Conductors Retreat at Medomak

In 1904, Frank Poland and Walter Bentley founded Medomak Farm Camp. In 1905, the name was changed to Medomak Camp. Generations of young men and women grew up with the Medomak philosophy: expand yourself; compete with your own abilities and standards. Set your own strategies and vigorously pursue your achievements, but always remember the other person.

“We could hold the retreat at a university or a conference center, but it wouldn’t be the same; it wouldn’t be a retreat. Medomak’s location provides a change, a departure from everyday life. I began going to this place when I was eight years old. There is still a unique feeling of what this place once was. The values that used to be taught here can benefit the world of music in general, and conductors in particular. It is the perfect place for conductors to shed whatever veneer they have accumulated, or walls that may have grown between themselves and the music or musicians. It is also simply a great place to accomplish something. There are few distractions; it’s quiet, not every minute is scheduled. The work is intensive, yet there is time to get away, to work, and to think.”
Kenneth Kiesler, Founder and Director

The Difference

The Conductors Retreat at Medomak is a singular place where you can…
  • Find new perspectives and skills in score-study, invest time studying the music, learn important repertoire and gain deeper understanding.
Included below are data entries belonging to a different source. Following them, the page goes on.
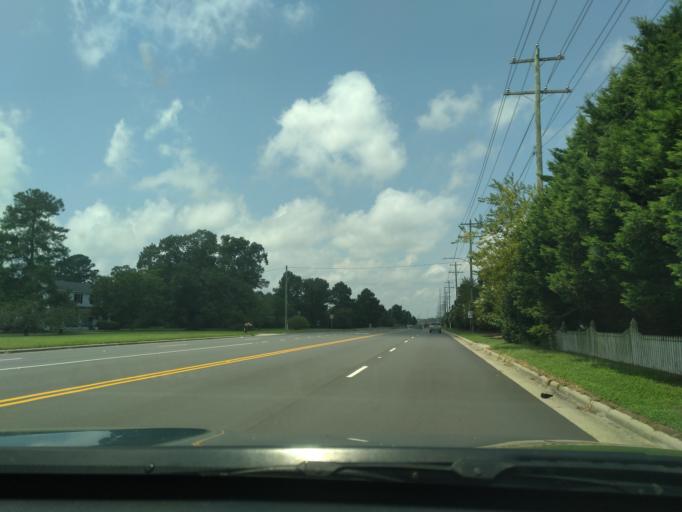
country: US
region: North Carolina
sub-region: Nash County
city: Rocky Mount
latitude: 35.9889
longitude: -77.8197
  • Discover new ways to free your body of tension and become more expressive.
  • Advance your aural skills, score-reading, conducting technique and rehearsal skills.
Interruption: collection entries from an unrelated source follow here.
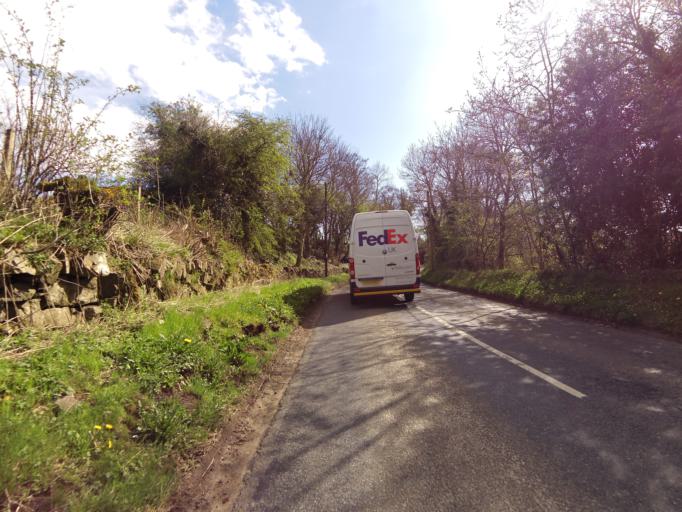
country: GB
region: Scotland
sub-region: Fife
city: Auchtermuchty
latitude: 56.3008
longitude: -3.2389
  • Gain podium experience conducting professional musicians.
  • Experience a holistic, personal, individual approach to mentoring and teaching.
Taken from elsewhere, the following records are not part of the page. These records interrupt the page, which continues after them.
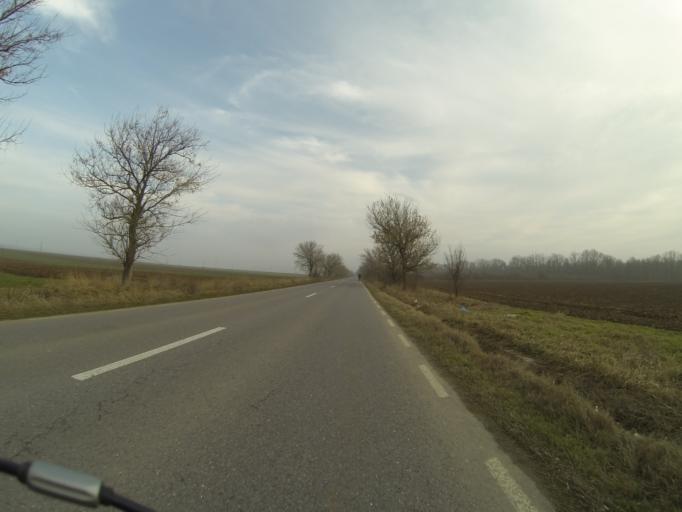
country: RO
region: Mehedinti
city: Vanju-Mare
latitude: 44.4049
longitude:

  • Explore a wide spectrum of conducting issues, skills and perspectives.
  • Develop constructive personal leadership attributes.
  • Focus on the art and the craft of conducting, the music, the people, and service to the community.
  • Find exciting new perspectives and ideas among new colleagues and experienced, inspiring faculty.
  • Benefit from the physical space and time to be alone and contemplative.
  • Live, learn, and work within a community committed to a philosophy of non-competitiveness.
  • Reap rewards from the interconnection of personal growth with conducting growth.
  • Live and learn in an environment where conductors at all stages can both benefit and contribute.
  • Be assured that mentoring, teaching and learning are honored.
  • Synthesize score-study, aural skills, movement and physical expression.
  • Practice conducting that is specific, expressive, and resonant with who you are as an artist and individual.